Monday, January 3, 2011

When and how did humans started cooking food?

Cooking has a a very long history among humans, and according to the latest study from George Washington University Neanderthals even cooked plants and vegetables and not only meat. The US researchers concluded this after finding grains of cooked plant material in Neanderthal's teeth.

Some researchers believe that it didn't take much time for our ancestors to realize that fire has more purposes than just heating and giving light. Once they discovered cooking they probably didn't give too much credit to the fact that cooking kills bacteria and other parasites on food, the fact that the cooked food was more tasty, not to mention more easily chewed should have been more than enough for them to embrace the art of cooking.

I personally believe that cooking was the result of accidentally dropping meat into the fire, and then learning "wow, this sure has a better taste", but science supports the theory that the origin of cooking is linked to selective pressure for enlarged brains among younger hominins, which basically means that cooking occurred only after our ancestors developed large enough brains.

Let's get back to Neanderthals.
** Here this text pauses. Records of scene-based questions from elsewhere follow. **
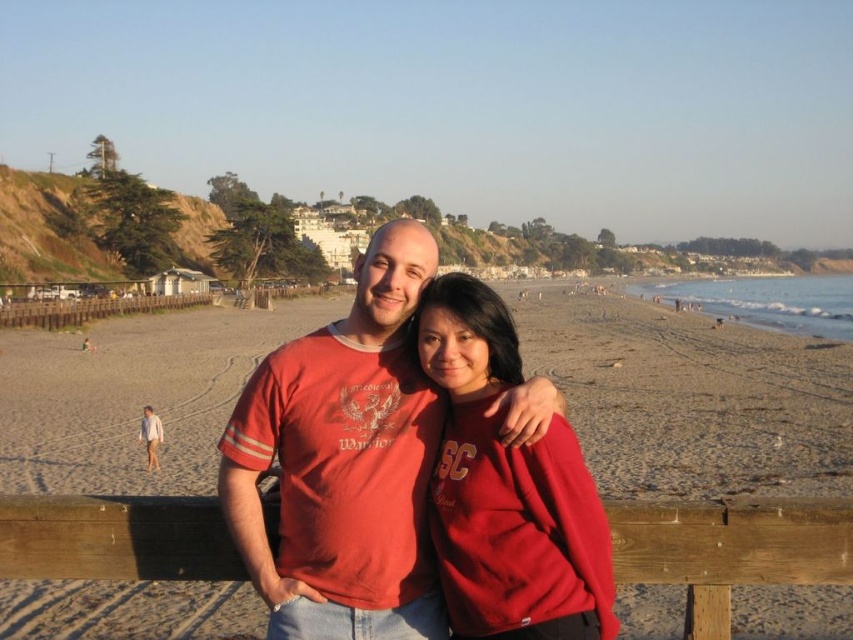
Question: Is matte red t-shirt at center to the right of matte red sweatshirt at center from the viewer's perspective?

Choices:
 (A) no
 (B) yes

Answer: (A)

Question: Considering the relative positions of matte red shirt at center and matte red t-shirt at center in the image provided, where is matte red shirt at center located with respect to matte red t-shirt at center?

Choices:
 (A) below
 (B) above

Answer: (B)

Question: Which object is positioned closest to the matte red shirt at center?

Choices:
 (A) wooden at lower center
 (B) matte red sweatshirt at center
 (C) matte red t-shirt at center

Answer: (C)

Question: Among these objects, which one is nearest to the camera?

Choices:
 (A) wooden at lower center
 (B) matte red shirt at center
 (C) matte red t-shirt at center

Answer: (A)

Question: Which point is closer to the camera?

Choices:
 (A) matte red shirt at center
 (B) matte red sweatshirt at center
 (C) wooden at lower center
 (D) matte red t-shirt at center

Answer: (C)

Question: Is matte red shirt at center below matte red t-shirt at center?

Choices:
 (A) no
 (B) yes

Answer: (A)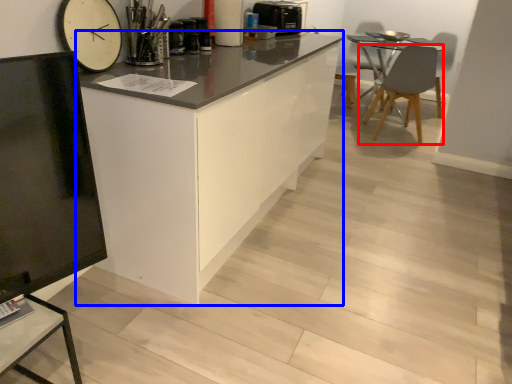
Question: Among these objects, which one is nearest to the camera, chair (highlighted by a red box) or cabinetry (highlighted by a blue box)?

Choices:
 (A) chair
 (B) cabinetry

Answer: (B)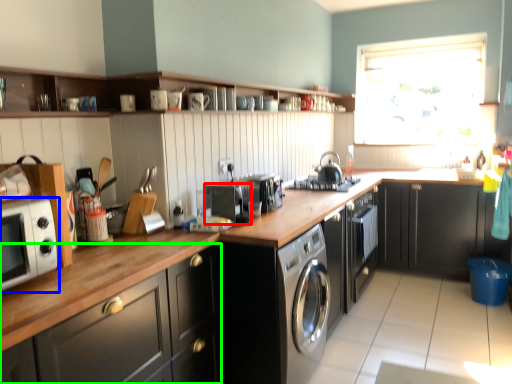
Question: Which object is positioned closest to appliance (highlighted by a red box)? Select from home appliance (highlighted by a blue box) and cabinetry (highlighted by a green box).

Choices:
 (A) home appliance
 (B) cabinetry

Answer: (B)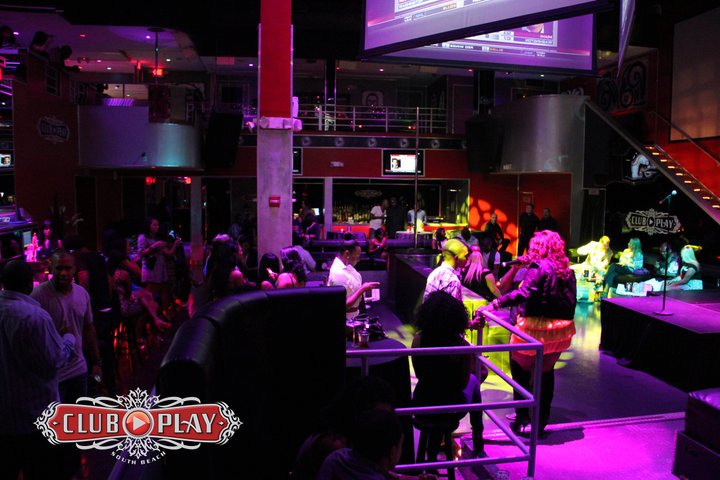
The image size is (720, 480). Find the location of `fire alarm`. fire alarm is located at coordinates (271, 200).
If the latest study is true then this means that Neanderthal's diet was not only focused on meat, and that they were more than just a plain simple meat-eaters.

However, this latest study is in contradiction with chemical analysis of their bones which suggests they ate little or no vegetables.

The lead author of this new study, Professor Alison Brooks, from George Washington University believes that chemical results were measuring proteins levels, which the researchers assumed came from meat but it's also possible that some of the protein in their diet was coming from plants.